Very few people see the whole data cooking process. Sometimes the hidden stages reflect social organization, for example a director cutting (»raw«) footage into a narrative for an audience, while other processing stages are opaque owing to technical structures, such as the encoding of a video into a compressed file format suitable for networked distribution. The human and algorithmic processes both concern themselves with determining what is important and what can be discarded; my focus is in exposing and unifying the intuitive and algorithmic modes of processing.
The App and the Territory (2014): With French musician and composer Nicolas Mondon. – The App and the Territory is a prototype representation of a particular musical space. The sounds of this space were recorded from a re-tuned piano and guitar, each specially prepared to produce a bell-like timbre, and variously muted. All of the samples taken together form a sonic territory, from which a possible map is presented for exploration. The map is a two-dimensional reduction of multi-parameter analysis of each sample’s harmonics, such the location of sounds on this map are based on internal similarity rather than stable or external criteria.
Schlosspost: How can machines »compress« images in a way that helps us understand salience?
RO: My Sublimation project is one experiment in a visible, lossy compression. But also how can interfaces allow us an awareness and instrumentation of the powerful statistical techniques like principal component analysis that already underlie machine data analysis/compression?
Schlosspost: What’s next for your work?
RO: While perception is instantaneous, data persists. It is stored on and trusted as memory. Our memories, individual and collective, are externalized as data. I am interested in the dreams of this data. Dreams in terms of (unrealized) fantasy and possibility, but also dreams as subconscious associative access.
Screenshot from Screen Dreams (2014). Hybrid relational database and video timeline explorer, with material scraped from ZKM’s online archives. Unlike most video codecs, which aspire to replay the video sequentially with fidelity to capture, here an internal representation of the entire file can be viewed, manipulated, collapsed, and cross-referenced.
Schlosspost: Dreaming, like all things here in the twenty-first century, is but information processing. Our memory is shuffled as we dream and whether that is a cause or an effect, a means or an end, random or significant – all of these distinctions blur together in this age of correlation.
Dreaming is the time when our consciousness is more virtual than physical and as a consequence many things are possible: possibility is the reality of the virtual. We used to bring our memories into the physical world (paper, celluloid, &c) but now we just transfer them from a lucid virtual space of dreamy possibility to a dull digital one of error-correcting databases.
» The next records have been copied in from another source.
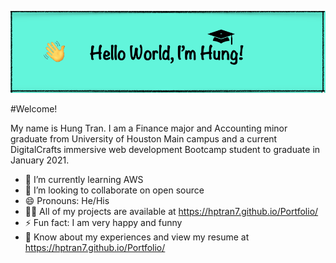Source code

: ![Logo Banner](logo.png)
<br />

#Welcome!

My name is Hung Tran. I am a Finance major and Accounting minor graduate from University of Houston Main campus and a current DigitalCrafts immersive web development Bootcamp student to graduate in January 2021.

- 🌱 I’m currently learning AWS
- 👯 I’m looking to collaborate on open source
- 😄 Pronouns: He/His
- 👨‍💻 All of my projects are available at https://hptran7.github.io/Portfolio/
- ⚡ Fun fact: I am very happy and funny
- 📄 Know about my experiences and view my resume at https://hptran7.github.io/Portfolio/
Dreaming is a wish, fulfilled or not, but never constrained by compromise or convention. How resigned/designed our memories must find their digital overlords! Beware of anyone claiming an artificial intelligence by jumbling our memories into their models, for they may be trying to steal our dreams.
I dream of a not-so-distant future where virtual space permits the most lucid of dreams, singular and shared, that push their possibilities into our waking, physical reality.
Rendering, Pdf2Cognition (2014). Words are digitally represented from an image-form basis (here trained on academic neuroscience papers) instead of character codes. The PCA basis forms a continuous space of text-image.